How I am going to do it:
The first thing you need to realize is that Spear Phishing has been around for a very long time, and it is nothing more than Social Engineering (SE) via electronic means. Now when I say electronic means don’t assume it will be only an email-based threat, it can be carried out over any electronic media, from cell phones, text messages, chat boxes, social media sites, blogs, or comments posted in an online articles that target a very specific audience. In other words, spear phishing can be very simple or it can be extremely complex and multi-faceted, depending on whom I am targeting in your organisational structure.
The means can be different, but the goal remains the same, I want something, that you have may be in physical form or in your computer system. I am aware that I will not be able to enter your office or access your computer system in person. I am going exploit the weakness embodied in human behaviour, the willingness to help, to trust or simply follow an a order given by the manager.
Step #1 Information gathering:
The spear phishing works on familiarity, the target should trust me. To start with I will collect all information that I need to know about you and my target victim. For example, let’s say my target is going to be your personal secretary or a colleague who is working with you on a high-profile project. Where will I get all those information? Have you ever tried to search yourself in Google. Try simply Googling your full name in parentheses and see what results comes up, also check the ‘images’ results. Everything I need to know, will be there usually. All those lovely posting in social media will also add to my benefit. Your last foreign tour, last official party, last team picnic or the last book you read, it’s all there.
Step #2 The attack:
If I use the email route, I am going to “spoof” your email address by forging the email header information and the email text signature so it appears to be coming from you. While addressing your colleague or your secretary I will not use the salutation as “Dear Sir/Madam”, instead personalize the same, will use his or her name for ex. “Hello Swapan” or only “Swapan”. To make the email more trustworthy, I will start with a reference to the last party or the meeting or your last tour or may be an up-coming event. Once the tone is set, I will ask for an important document to be emailed to me on a priority basis giving some urgent excuse.
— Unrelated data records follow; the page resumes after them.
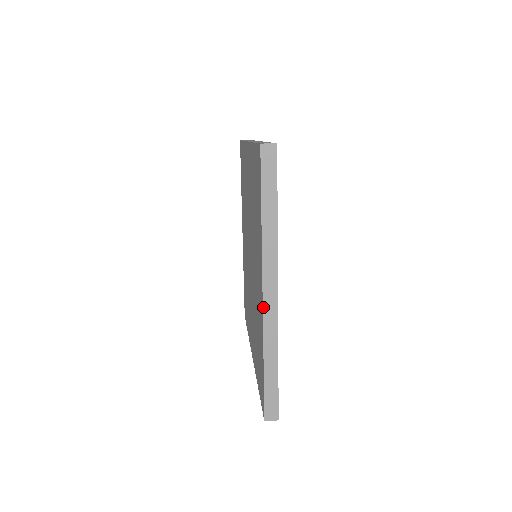
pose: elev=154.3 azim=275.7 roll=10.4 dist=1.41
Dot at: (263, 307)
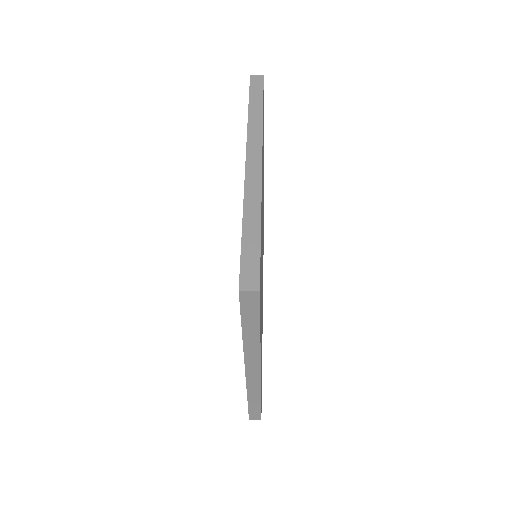
Dot at: (246, 377)
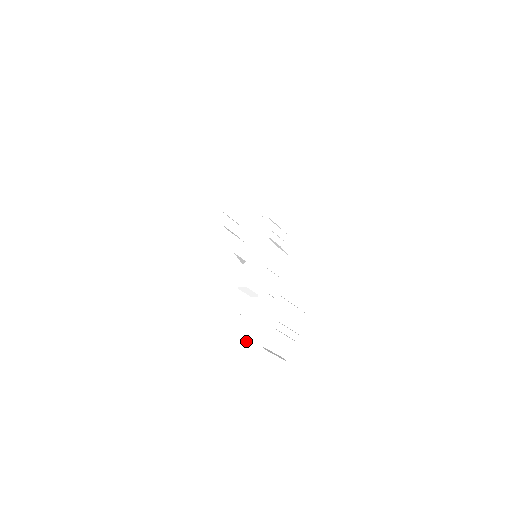
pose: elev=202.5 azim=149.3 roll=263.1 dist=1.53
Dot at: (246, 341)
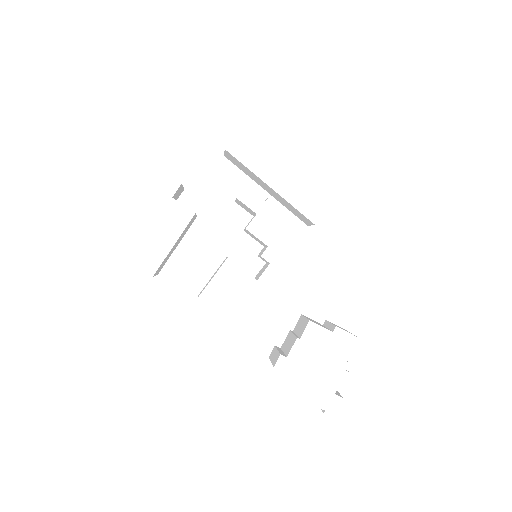
Dot at: (308, 390)
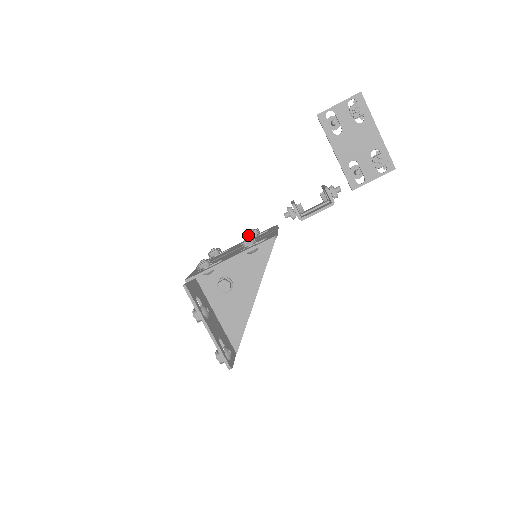
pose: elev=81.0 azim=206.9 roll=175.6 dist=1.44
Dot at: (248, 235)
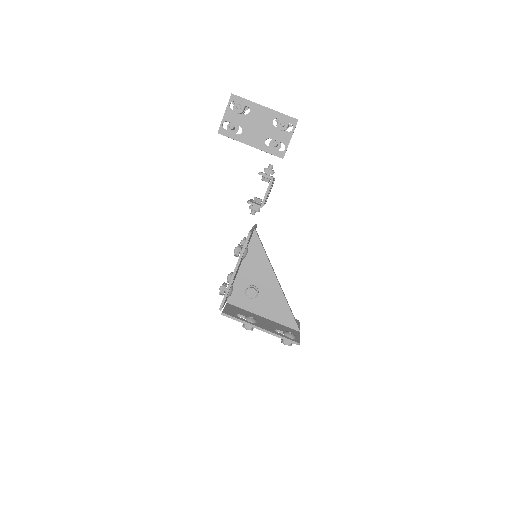
Dot at: occluded
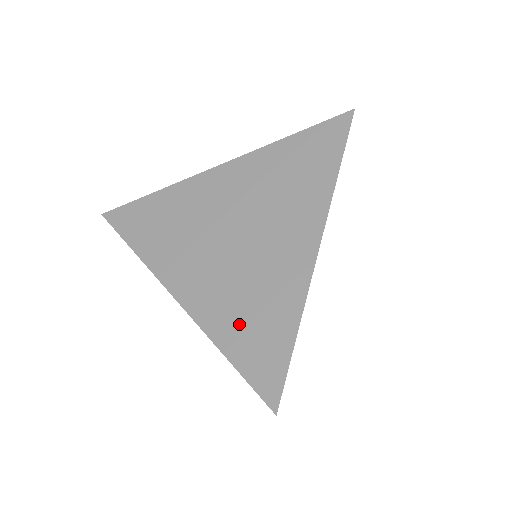
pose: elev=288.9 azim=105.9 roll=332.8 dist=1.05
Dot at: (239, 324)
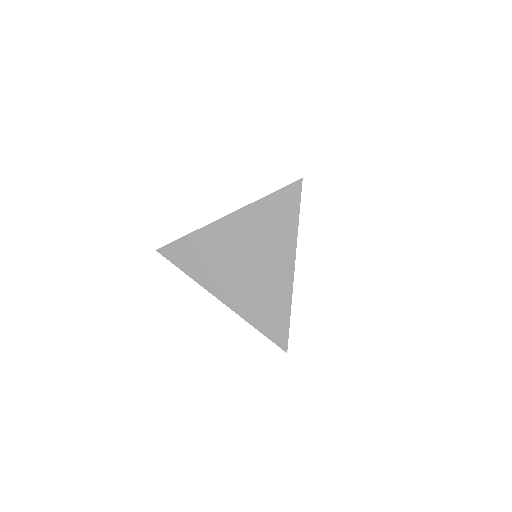
Dot at: (259, 312)
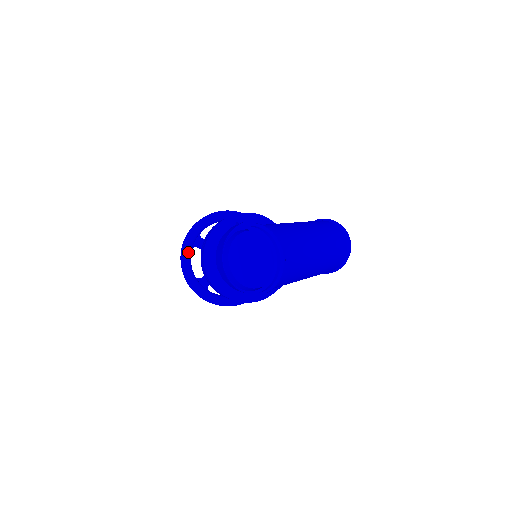
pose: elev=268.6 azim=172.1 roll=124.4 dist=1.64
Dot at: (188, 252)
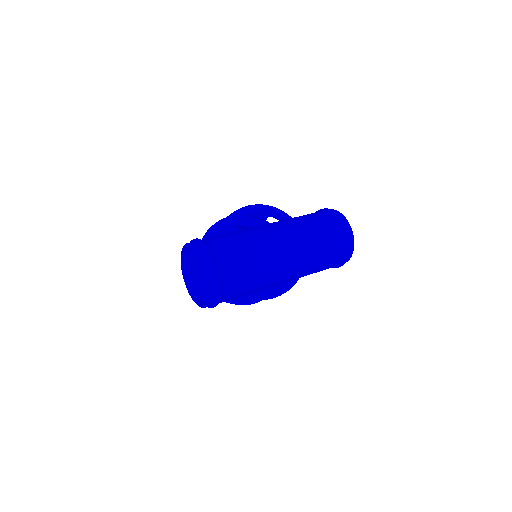
Dot at: occluded
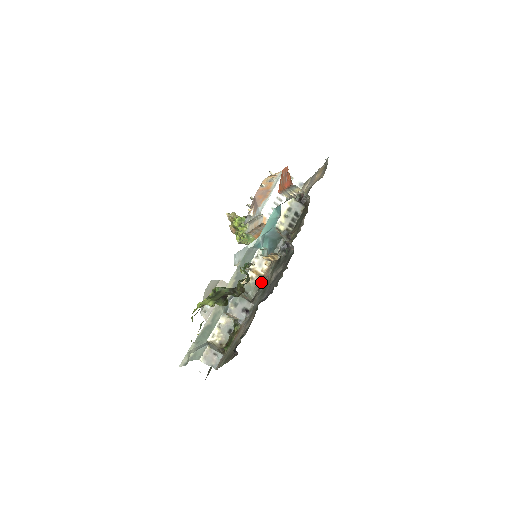
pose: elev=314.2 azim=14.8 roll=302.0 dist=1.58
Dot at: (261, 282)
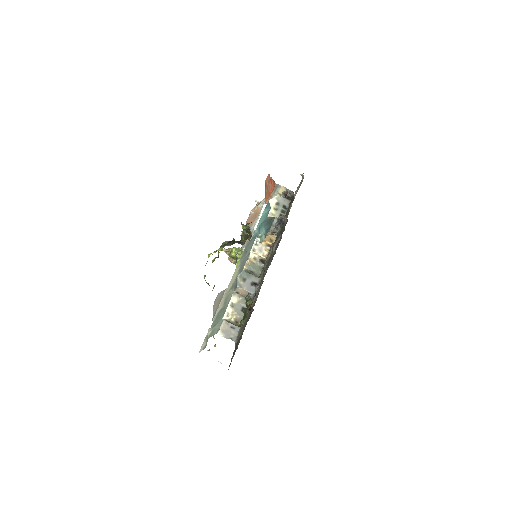
Dot at: (264, 261)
Because the email seems to come from you, containing information which is true about you. And because of the urgent nature of the business, your secretary or your colleague will be tempted to act before thinking and end up sending that confidential document on the email to me.
So how to defend yourself and your organization against spear phishing? The first step is to understand that it can happen to you, to acknowledge that there are many motivated parties out there, who are willing to try this attack on you. Next will be to ask yourself what motives someone might have to attack your organization. What information would be beneficial to competitors or harmful to your company if disclosed? Once you have identified the data that is likely to be targeted and requires the greatest protection you need to create an information security policy addressing how to label/handle/communicate that data to the authorised user. Once the policy is in place you have to educate your users. Focus upon the basics, how someone may structure the attack, how an email address or phone number can be easily spoofed, how someone can use social engineering and use the information available on corporate website or social media, how hyperlinks can take you to a wrong destination. Please note the most educated end user in the world can still fall prey to spear phishing attacks if they are not aware of how to change their normal behaviour patterns while handling sensitive information.
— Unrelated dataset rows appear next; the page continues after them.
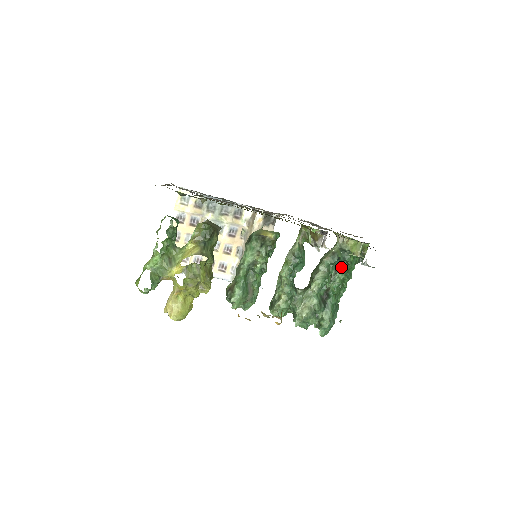
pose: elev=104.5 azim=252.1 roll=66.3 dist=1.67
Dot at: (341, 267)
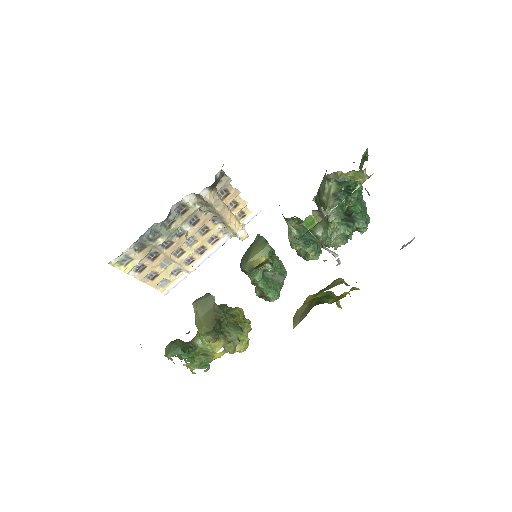
Dot at: (349, 191)
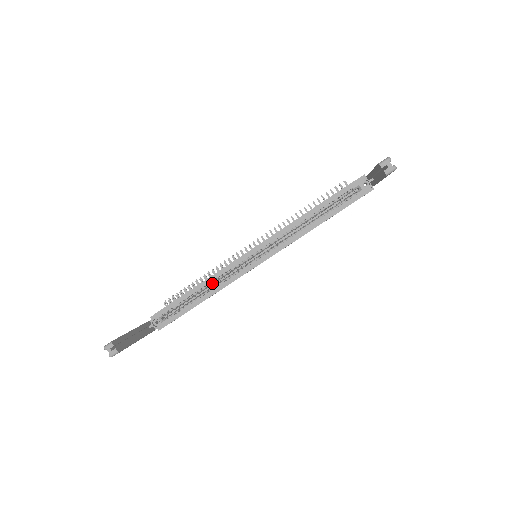
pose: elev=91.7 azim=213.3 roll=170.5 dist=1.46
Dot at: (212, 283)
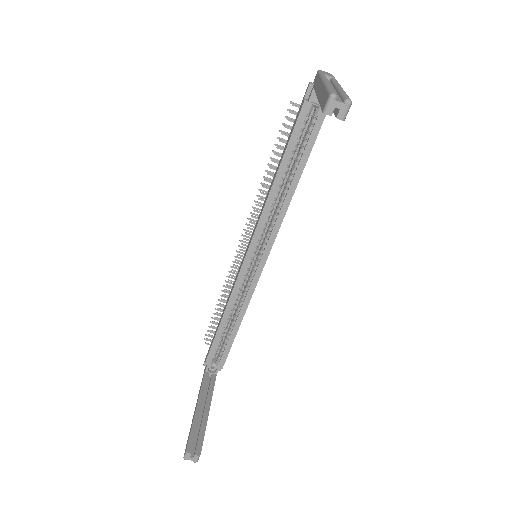
Dot at: (234, 307)
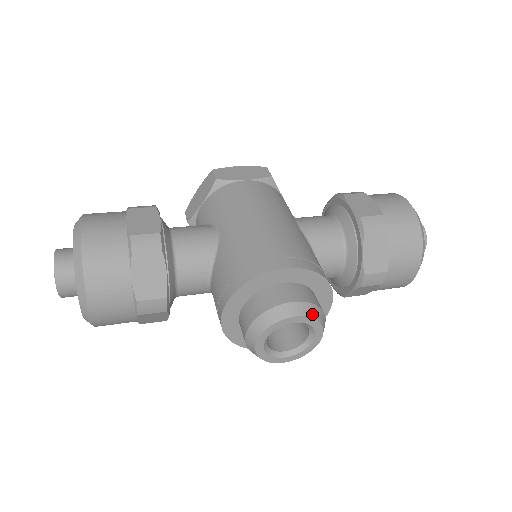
And always remember: Don’t give up too much personal information online, because you never know who might use it against you. Or how.
Hope you will be prepared before I attack !!
Some of the well known Spear Phishing attacks
RSA SecurID attack
The spear phishing attacks targeting RSA, the security division of EMC Corp., took place over a two-day period and targeted to only four individuals within RSA. Attackers were successful in getting at least one employee to retrieve it from their junk mail folder and open the Excel file titled “2011 Recruitment plan.xls.” Eventually, attackers gained access to critical systems.
Google Drive attack
It was targeted to specific Google drive users with an email stating “I’ve shared a secure document with you via Goggle drive” and a click to view button at the bottom. Clicking the ‘click to view’ button takes the victim to a phishing website which looks like a legitimate Google login screen. This scam proved successful as they appeared to be from individuals or businesses you know and trust.